------ TASK MATERIAL ------

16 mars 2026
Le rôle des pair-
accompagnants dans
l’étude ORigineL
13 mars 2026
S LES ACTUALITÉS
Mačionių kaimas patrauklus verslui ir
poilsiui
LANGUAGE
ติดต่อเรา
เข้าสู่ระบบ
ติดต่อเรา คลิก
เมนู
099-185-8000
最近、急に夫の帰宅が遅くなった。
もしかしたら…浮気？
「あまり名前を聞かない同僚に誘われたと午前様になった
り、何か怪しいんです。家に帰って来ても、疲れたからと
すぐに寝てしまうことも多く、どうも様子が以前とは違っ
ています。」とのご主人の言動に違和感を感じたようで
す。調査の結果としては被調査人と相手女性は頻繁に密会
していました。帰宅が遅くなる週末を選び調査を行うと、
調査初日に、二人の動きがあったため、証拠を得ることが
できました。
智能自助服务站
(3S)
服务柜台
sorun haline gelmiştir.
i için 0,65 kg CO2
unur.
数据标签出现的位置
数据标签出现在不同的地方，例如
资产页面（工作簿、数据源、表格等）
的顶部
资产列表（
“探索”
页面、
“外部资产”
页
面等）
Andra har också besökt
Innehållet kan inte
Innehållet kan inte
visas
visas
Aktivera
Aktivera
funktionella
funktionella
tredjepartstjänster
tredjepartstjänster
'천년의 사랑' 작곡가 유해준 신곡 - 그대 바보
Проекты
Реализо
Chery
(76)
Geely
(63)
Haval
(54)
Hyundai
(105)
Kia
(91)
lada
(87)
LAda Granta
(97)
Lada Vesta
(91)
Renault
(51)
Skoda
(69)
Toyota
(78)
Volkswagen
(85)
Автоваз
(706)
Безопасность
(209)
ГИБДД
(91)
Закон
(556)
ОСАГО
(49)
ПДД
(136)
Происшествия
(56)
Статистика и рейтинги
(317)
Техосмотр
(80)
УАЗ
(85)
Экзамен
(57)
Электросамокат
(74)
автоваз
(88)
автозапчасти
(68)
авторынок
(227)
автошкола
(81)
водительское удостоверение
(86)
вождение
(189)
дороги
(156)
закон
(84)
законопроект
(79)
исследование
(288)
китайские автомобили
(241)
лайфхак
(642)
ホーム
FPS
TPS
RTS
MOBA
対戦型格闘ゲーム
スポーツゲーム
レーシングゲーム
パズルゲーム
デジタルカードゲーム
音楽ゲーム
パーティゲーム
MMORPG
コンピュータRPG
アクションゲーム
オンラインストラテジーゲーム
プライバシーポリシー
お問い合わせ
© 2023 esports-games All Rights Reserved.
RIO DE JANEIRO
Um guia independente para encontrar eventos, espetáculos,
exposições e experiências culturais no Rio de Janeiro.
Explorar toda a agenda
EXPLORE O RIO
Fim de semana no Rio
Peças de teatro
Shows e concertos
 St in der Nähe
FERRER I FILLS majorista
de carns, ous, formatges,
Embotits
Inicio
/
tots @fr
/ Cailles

------
------ TASK MATERIAL ------

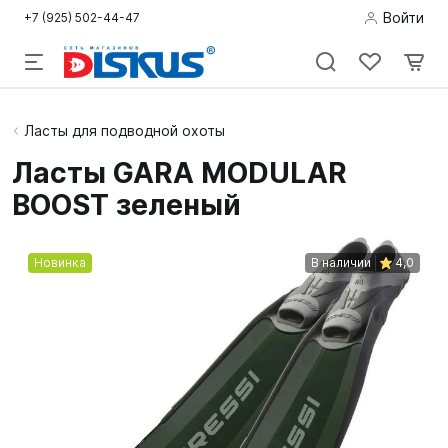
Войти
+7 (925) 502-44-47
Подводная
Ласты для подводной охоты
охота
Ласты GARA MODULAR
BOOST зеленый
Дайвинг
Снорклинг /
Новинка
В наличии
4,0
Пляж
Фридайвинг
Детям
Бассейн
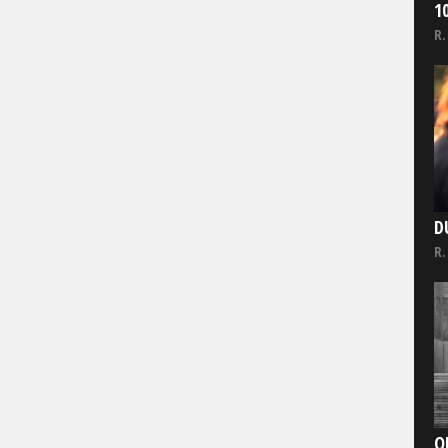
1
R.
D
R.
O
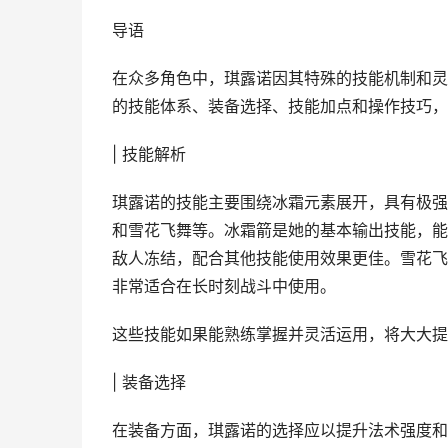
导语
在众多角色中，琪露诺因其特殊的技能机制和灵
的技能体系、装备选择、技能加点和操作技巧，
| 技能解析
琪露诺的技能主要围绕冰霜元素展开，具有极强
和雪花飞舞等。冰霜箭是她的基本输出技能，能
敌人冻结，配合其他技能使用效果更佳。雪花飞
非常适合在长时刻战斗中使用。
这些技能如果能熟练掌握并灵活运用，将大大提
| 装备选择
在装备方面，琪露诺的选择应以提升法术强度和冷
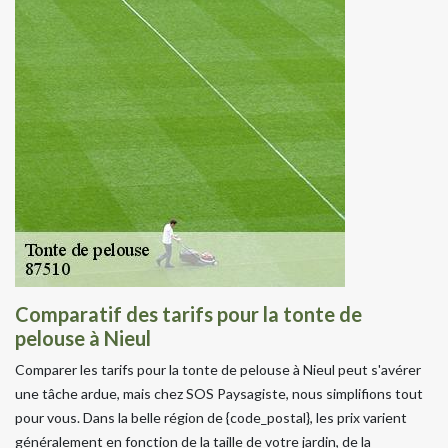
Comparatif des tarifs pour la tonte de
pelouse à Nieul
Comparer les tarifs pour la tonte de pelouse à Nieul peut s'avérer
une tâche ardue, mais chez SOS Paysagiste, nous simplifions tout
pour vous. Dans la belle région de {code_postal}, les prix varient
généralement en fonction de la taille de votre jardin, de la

------

→ WORK ITEM:
From the listing above, return every line that contains the word "Nieul".

→ RESPONSE AREA:
pelouse à Nieul
Comparer les tarifs pour la tonte de pelouse à Nieul peut s'avérer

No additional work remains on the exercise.